Text section:
Although individual banks in Russia have made enormous strides in improving corporate governance, being more open about their structure of ownership, reducing related-party lending and diversifying funding sources, the financial system as a whole is still a cause for concern. The Central Bank of the Russian Federation’s pro-active stance during the current liquidity crisis has been applauded and has been compared favourably with the response to a similar situation in 2004, but nevertheless, the predicament of the banking system is usually listed as a constraining weakness by rating agencies in their sovereign assessments.

“The key near-term risk for the ­stability of Russia’s banking system and ultimately the real economy is Russian banks’ significant dependency on external markets for refinancing,” says a Standard & Poor’s report. While Fitch says: “[We] regard the Russian banking system… as a potential weakness to the sovereign rating, due to its rapid growth on relatively unsure foundations; that said, the system’s relatively small size limits the potential sovereign contingent liability.”

[Records from a data collection]
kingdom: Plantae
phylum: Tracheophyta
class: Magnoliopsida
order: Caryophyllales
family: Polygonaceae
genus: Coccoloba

Task instructions:
A. Using the passage on Russia's banking system, decide whether each statement agrees with it. Answer yes or no for each, and quote the words from the passage that settle it.
(i) Rating agencies usually list the state of the banking system as a constraining weakness in their sovereign assessments.
(ii) The Central Bank's response to the current liquidity crisis has been compared unfavorably with its response in 2004.
(iii) Fitch says the Russian banking system's large size increases the potential sovereign contingent liability.
B. Write the next part of the passage on Russia's banking system, picking up after its final sentence.

Answers to each task:
A.
(i) Yes: "the predicament of the banking system is usually listed as a constraining weakness by rating agencies in their sovereign assessments"
(ii) No: "has been compared favourably with the response to a similar situation in 2004"
(iii) No: "the system’s relatively small size limits the potential sovereign contingent liability"

B.
Russia’s ratio of banking assets to gross domestic product (GDP) at 56% makes it underbanked with respect to comparable countries such as Ukraine (66%), Kazakhstan (91%), Poland (75%) and Hungary (85%). And the vastness of the country’s foreign reserves means that, even subtracting from them the $147bn in gross banking external liabilities, Russia would still have sufficient to cover nine months of imports.

Serious concerns grow

Leading Russian bankers, however, are becoming increasingly vocal about how the weakness of the sector as a whole and the lack of a proper institutional framework are now holding back development. Ilya Yurov, chairman of the board of directors at Trust National Bank, says: “The domestic banking industry has developed well in terms of products, skills, services and business standards, but we still have general problems, such as a weak base in terms of financial resources. We still do not have an institutional investor class in Russia, we are still quite a dollarised economy.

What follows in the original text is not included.